Wikileaks- How did it Happen ?

The question of how Bradley Manning — a 22-year-old Army intelligence analyst with documented psychological problems and a history of concerning behavior observed by supervisors — was able to download hundreds of thousands of classified diplomatic cables and military documents and transmit them to WikiLeaks exposes a series of institutional failures whose individual elements were unremarkable but whose combination proved catastrophic.
The physical security failure was basic. Manning had authorized access to the Secret Internet Protocol Router Network, a classified government intranet. He used that authorized access to download enormous quantities of data to a CD-ROM labeled as a Lady Gaga album. No system on the classified network flagged the volume or nature of the download; no supervisor reviewed what he was doing.
This was partly a consequence of the post-9/11 intelligence reforms that had explicitly broken down the barriers between intelligence agencies to prevent the kind of siloing that had prevented intelligence agencies from connecting the dots about the 9/11 plot. The reforms had succeeded in creating a more connected system; that connectivity had its own failure modes, which the post-9/11 reform architects had not fully anticipated.
Manning's personal situation should have triggered more scrutiny.

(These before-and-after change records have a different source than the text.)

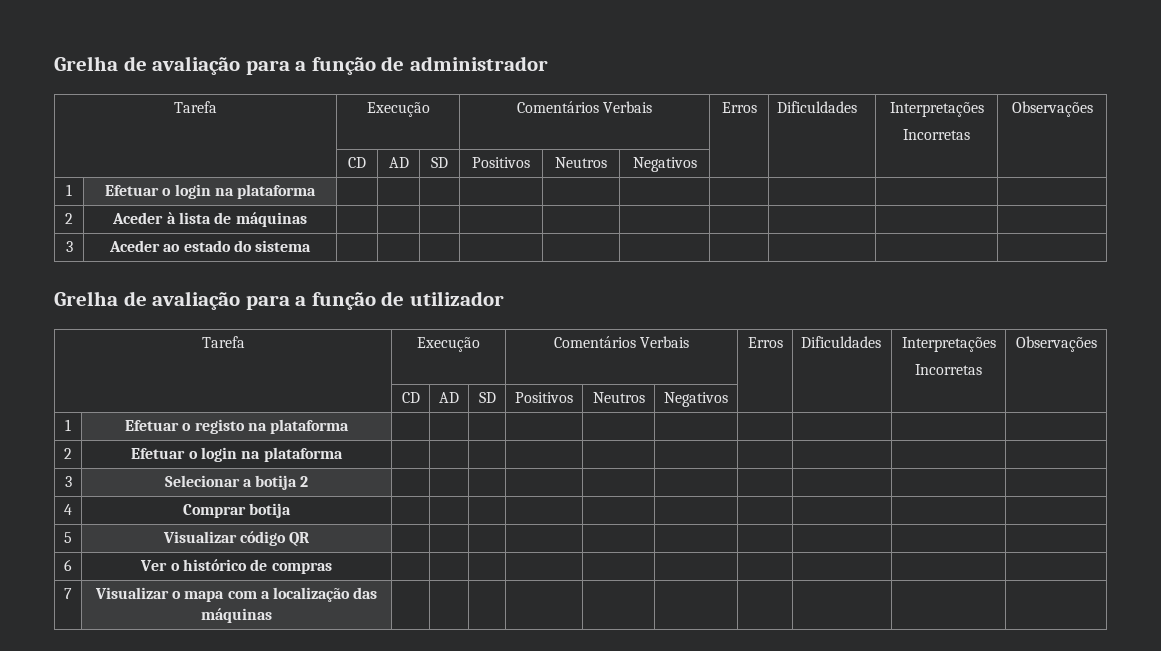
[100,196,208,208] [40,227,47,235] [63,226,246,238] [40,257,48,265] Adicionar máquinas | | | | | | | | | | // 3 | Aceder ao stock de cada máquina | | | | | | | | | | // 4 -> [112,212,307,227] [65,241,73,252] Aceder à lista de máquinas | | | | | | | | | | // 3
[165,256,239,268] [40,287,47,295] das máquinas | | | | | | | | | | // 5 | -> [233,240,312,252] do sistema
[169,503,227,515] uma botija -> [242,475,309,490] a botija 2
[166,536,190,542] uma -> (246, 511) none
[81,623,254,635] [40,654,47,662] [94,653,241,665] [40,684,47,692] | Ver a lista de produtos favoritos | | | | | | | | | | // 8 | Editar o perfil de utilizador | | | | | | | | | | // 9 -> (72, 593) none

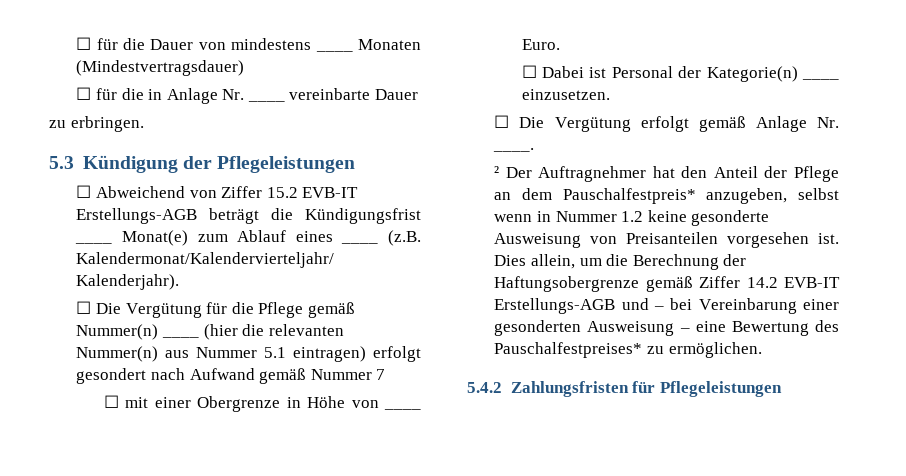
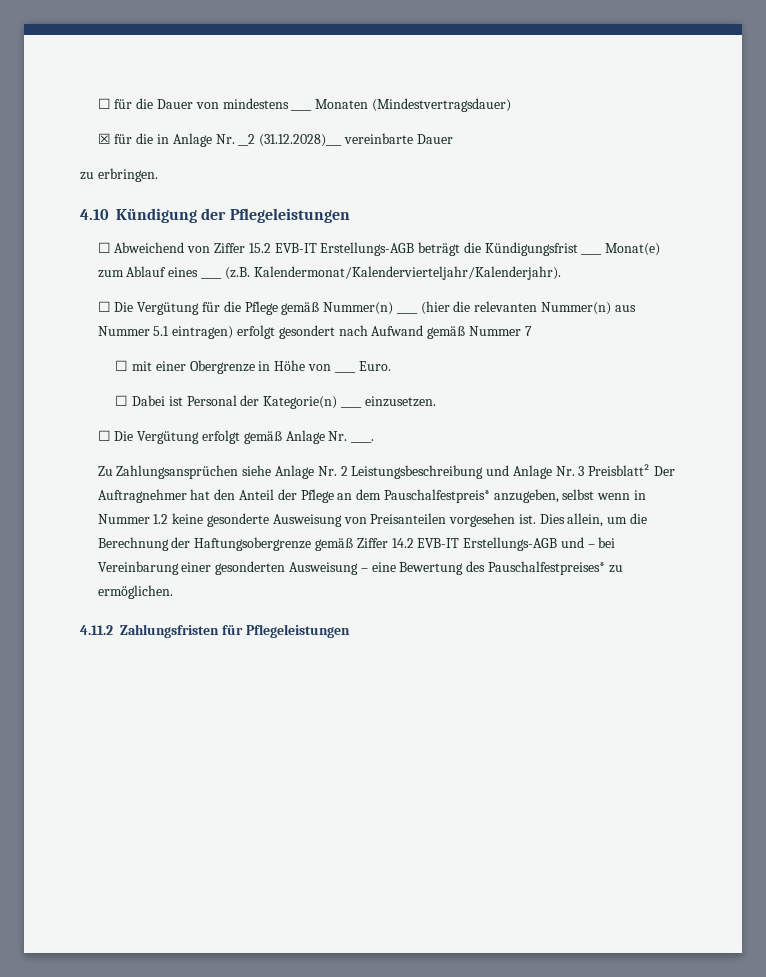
[76,87,92,100] ☐ -> [97,133,111,144] ☒
[247,100,285,102] ____ -> [238,134,343,147] __2 (31.12.2028)___
[49,156,74,169] 5.3 -> [80,209,109,220] 4.10
[494,166,500,178] ² -> [97,464,651,479] Zu Zahlungsansprüchen siehe Anlage Nr. 2 Leistungsbeschreibung und Anlage Nr. 3 Preisblatt²
[467,382,502,393] 5.4.2 -> [80,625,113,635] 4.11.2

His supervisors were aware of his emotional instability; there were documented incidents of concerning behavior. But the Army's systems for flagging individuals with elevated security risk on an ongoing basis — as opposed to the background check conducted at initial clearance — were inadequate.
What WikiLeaks demonstrated was not that government secrecy is unjustifiable but that the systems designed to enforce it were not engineered for the threat posed by authorized insiders with external motives. The external hackers that cybersecurity focused on were not the problem. The insider with legitimate access was.